Jean‐Bernard Rousseau nació el 21 de marzo de 1797 en Tharoiseau (Francia). El padre era cantero y la madre, ama de casa, se ocupaba de la educación de sus cuatro hijos. Poco se sabe de la infancia y de la adolescencia de Jean‐Bernard porque era el momento de la Revolución Francesa.
De todos modos se sabe que su familia era una familia cristiana practicante y que él debió ser un joven muy sensible a la dimensión espiritual y ciertamente comprometido con la parroquia.
Recordaba con orgullo la misión popular que tuvo lugar en su pueblo en 1816, al finalizar la cual llevó durante un trecho la cruz que fue colocada al ingreso del pueblo. Cuando le presentaron a los Hermanos que acababan apenas de inaugurar una escuela en la ciudad vecina, se interesó mucho por su misión, tanto que después de algunos meses, en 1822, entró en el noviciado de París.
Después de diez años de enseñanza en las escuelas elementales de Francia, en 1833 el Hno.
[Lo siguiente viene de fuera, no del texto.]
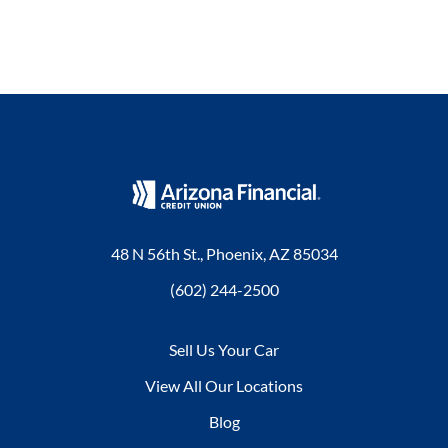
48 N 56th St., Phoenix, AZ 85034
(602) 244-2500
Sell Us Your Car
View All Our Locations
Blog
Scubilion dejó la patria para dedicar los treinta y cuatro años que le quedaban de vida a los esclavos de la Isla de la Reunión en el Océano Índico.
Le siguen llamando el "catequista de los esclavos". Para ellos inició clases nocturnas, a las que acudían en gran número, incluso después de una agotadora jornada de trabajo. Inventó programas y técnicas particularmente adaptadas a sus necesidades y a su capacidad, de modo a poder enseñarles la esencia de la doctrina y de la moral cristianas y prepararles para recibir los sacramentos.
Se hizo amigo suyo con su modo de ser amable y lleno de respeto. Tras la emancipación de los esclavos en 1848, continuó ocupándose de ellos y ayudándoles en la adaptación a su nueva vida de libertad y de responsabilidad.
En los últimos años de vida, a pesar de su frágil salud, ayudaba al clero del lugar en las visitas a los enfermos, animando las vocaciones y obteniendo incluso algunas curaciones que ya tenían todas las características de ser milagrosas. A su muerte, el 13 de abril de 1867, fue enseguida venerado en toda la isla como un santo. Fue beatificado por San Juan Pablo II en 1989.